I've found this list of the differences between Hyper-V Client and HyperV in Windows Server in a few places, but it predates the R2 release.
http://devonenote.com/2012/06/differenc ... r-hyper-v/Regarding RemoteFX... that's a little surprising if Win 8 Pro's Client Hyper-V doesn't get this feature. All that is required for RemoteFX GPU support is DirectX11 and WDDM 1.2 support for the graphics driver, so even my old GTX 480 does work with this feature. I'm just hoping they will add the RemoteFX functionality to Gen 2 based VMs, I would imagine it's next on the list of features to be added?
So far Gen 2 VMs appear to be all-around better than virtualizing an entire ~486 based computer then sticking an OS ontop of it. I need to make a Gen 1 VM just to get a better feel for the comparison, but with Gen 2 Win 2012 VMs shutdown and boot literally take ~3 seconds tops, it's incredible. Linked clone Disk usage (or to use HyperV's terminology, differential disks) is also significantly more efficient, I can keep all the VM playing confined to a single SSD.
Yes, SR-IOV is a subset of VT-d if I recall.
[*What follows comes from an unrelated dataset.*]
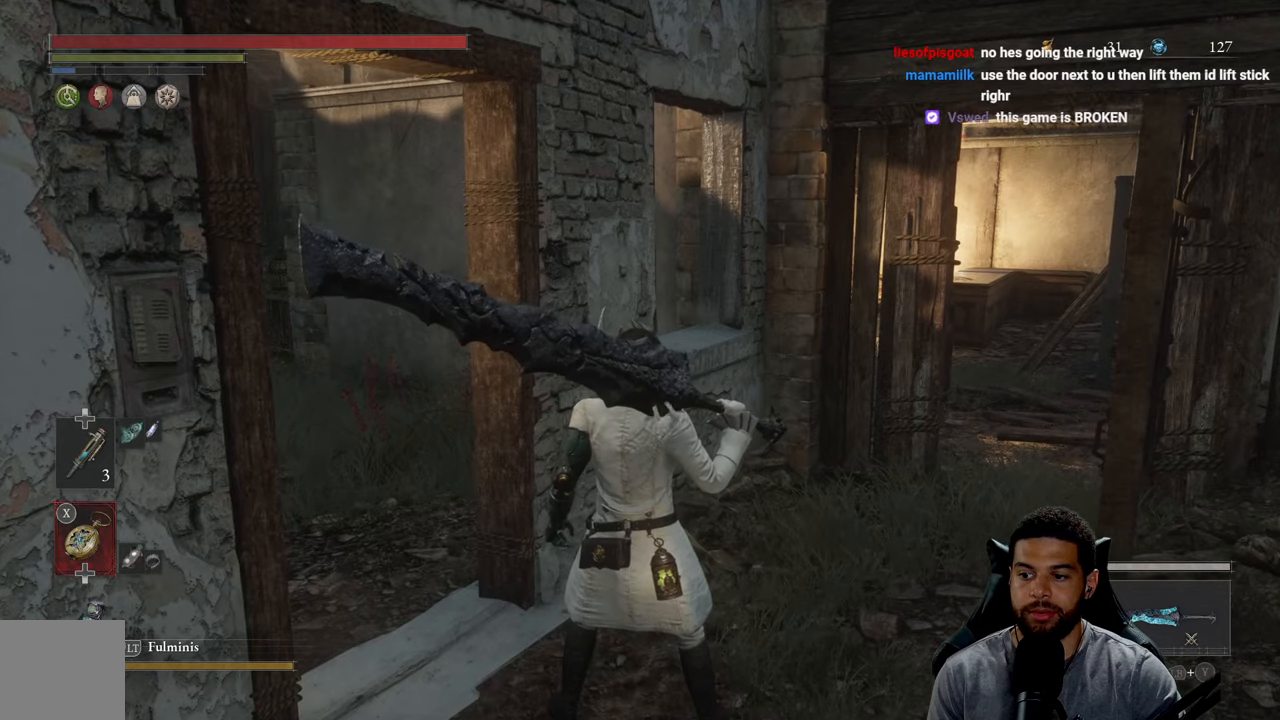
{"buttons": [], "left_stick": "center", "right_stick": "center", "events": []}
Per Ryu's
link:SR-IOV networking requires:
--A host system which supports SR-IOV (for example, Intel VT-d), including chipset support for interrupt and DMA remapping, and proper firmware support to enable and describe the platform’s SR-IOV capabilities to the operating system.
--An SR-IOV–capable network adapter and driver in both the management operating system (which runs the Hyper-V role) and each virtual machine where a virtual function is assigned.
Support for SR-IOV networking devices – Single Root I/O Virtualization (SR-IOV) is a standard introduced by the PCI-SIG. SR-IOV works in conjunction with system chipset support for virtualization technologies. This provides remapping of interrupts and DMA and allows SR-IOV capable devices to be assigned directly to a virtual machine. Hyper-V in Windows Server 2012 enables support for SR-IOV–capable network devices and allows an SR-IOV virtual function of a physical network adapter to be assigned directly to a virtual machine. This increases network throughput and reduces network latency, while also reducing the host CPU overhead required for processing network traffic.
That said I'd guess no that Z87's Intel-based Gbit LAN supports this. Figured out that Z87 uses
this ethernet controller. And this list of SR-IOV compliant controllers seems to confirm it, oh well.
http://www.intel.com/support/network/ad ... 031492.htmHz so good wrote:
Thanks for the link! I'll have to try out one of two of those and see what they can do!
Toby wrote:Hi guys!
I've written a few articles on how to get RemoteFX going (on 2012 in my case); in this guide I use a consumer NV 650 and it works great. I now use the RemoteFX VM as my main work machine either local or remote (over an RD Gateway). Kougar note you can setup a Gen1 or Gen2 machine with the newest Hyper-V, so that shouldn't be that big a deal. HyperV does use VT-D as well as a couple other techs.
Thanks for the links! I'll have to watch your site
I've already been using Gen 2 VMs, I'm just surprised you can't (yet) combine a Gen 2 VM with a RemoteFX vGPU. I'd think all the hard parts had already been done, unless there's some in-between interface driver they still need to write for this! Only Gen 1 VMs can use RemoteFX so far.